[What is required]
Answer these from the book list below:
(a) How many adult learners has the author of "Never Too Late to Learn" helped go back to college?
(b) Which book does the list call the first book written for adult learners, and in what year?
(c) At about what age does a reader quoted for Barbara Sher's book say people start to waver?

[Page excerpt]

━━━━━━━━━━━━━━━━━━━━

It’s Only Too Late If You Don’t Start Now: How to Create Your Second Life at Any Age.

by Barbara Sher
Shattering the myth that turns midlife (or any age) into a crisis, this provocative guide is packed with sage advice. Readers gave it five stars: “Should be mandatory reading for anybody starting to waver at about 40.” “An invaluable companion to the second half of your life.” Barbara Sher’s honest and down-to-earth style makes her easy-to-read and easy-to-understand. A more positive way to consider your life and everything in it.

Going Back to School: Survival Strategies for Adult Students.
by Frank Joe Bruno
In some ways, the adult returning to college will find the experience much easier than it would have been in his or her youth, to the extent that the “mature student” will wonder why everyone doesn’t wait till adolescence is long gone before engaging with lectures and majors and essays and exams. But while the distractions of youth may be fewer, your certainty about the goal greater and pursuit of it more dedicated, there are complications to adult education, and every bit of preparation helps. This book is packed with advice and success strategies for the returning student, including how to strengthen study habits and prepare for exams, sharpen writing and public speaking skills, and juggle responsibilities of family, job, and school.

Never Too Late to Learn: An Adult Student’s Guide to College.
By Vicky Phillips

Adults are returning to college in record numbers, and these changing demographics means college is not just for kids anymore. This popular guide advises older students on ow to find the right program, maximize transfer credits, creatively finance their educaton, locate distance learning opportunities, take standardized tests, and balance a busy schedule. The author is a pioneer in the field of adult education and distance learning and has helped over 17,000 adult learners go back to college.

The Adult Student’s Guide to Survival and Success.
by Al Siebert Fourth Edition
The popular guide tells what help is available, how to confront fears and concerns, how to choose a program and get financial aid, and provides tips on gaining family support and getting excellent grades. The fourth edition shows how to develop the abilities needed to gain an advantage in the competitive workforce, and document a porfolio. The Adult Student’s Guide was the first book written for adult learners in 1982.

━━━━━━━━━━━━━━━━━━━━

[Material supplied]
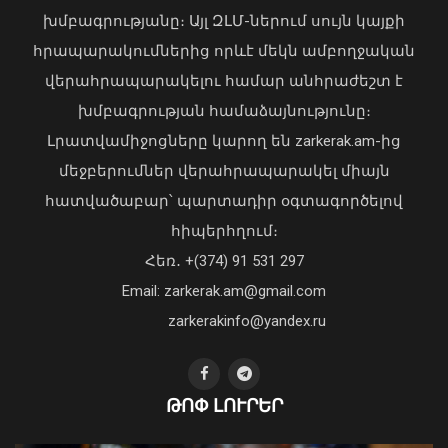
խմբագրությանը։ Այլ ԶԼՄ-ներում սույն կայքի
հրապարակումներից որևէ մեկն ամբողջական
ՀՀ-ն պատրաստակամ է խորացնելու
վերահրապարակելու համար անհրաժեշտ է
Սինգապուրի հետ
խմբագրության համաձայնությունը։
համագործակցությունը երկուստեք
Լրատվամիջոցները կարող են zarkerak.am-ից
հետաքրքրություն ներկայացնող
ոլորտներում. վարչապետ
մեջբերումներ վերահրապարակել միայն
09 Օգոստոս, 2026 15:13
հատվածաբար՝ պարտադիր օգտագործելով
հիպերհղում։
«Պարտվեցինք դաժան հիվանդության
Հեռ․ +(374) 91 531 297
դեմ ծանր պայքարում»․ կյանքից
Email: zarkerak.am@gmail.com
հեռացել է Արսեն Ասլանյանը
04 Օգոստոս, 2026 19:12
zarkerakinfo@yandex.ru
ԹՈՓ ԼՈՒՐԵՐ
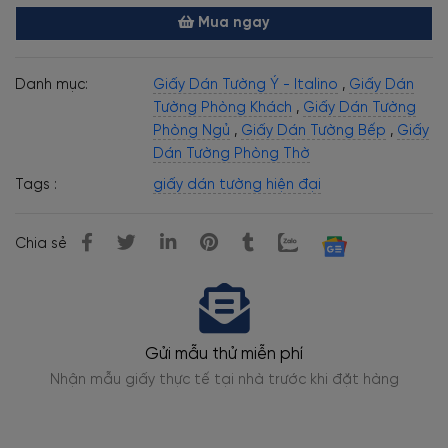
Mua ngay
Danh mục:
Giấy Dán Tường Ý - Italino
,
Giấy Dán
Tường Phòng Khách
,
Giấy Dán Tường
Phòng Ngủ
,
Giấy Dán Tường Bếp
,
Giấy
Dán Tường Phòng Thờ
Tags :
giấy dán tường hiện đại
Chia sẻ
Thi công chuyên nghiệp
Thợ dán tường lành nghề, kỹ thuật cao, phẳng đẹp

━━━━━━━━━━━━━━━━━━━━

[Finished exercise]
(a) Over 17,000.
(b) The Adult Student's Guide, in 1982.
(c) About 40.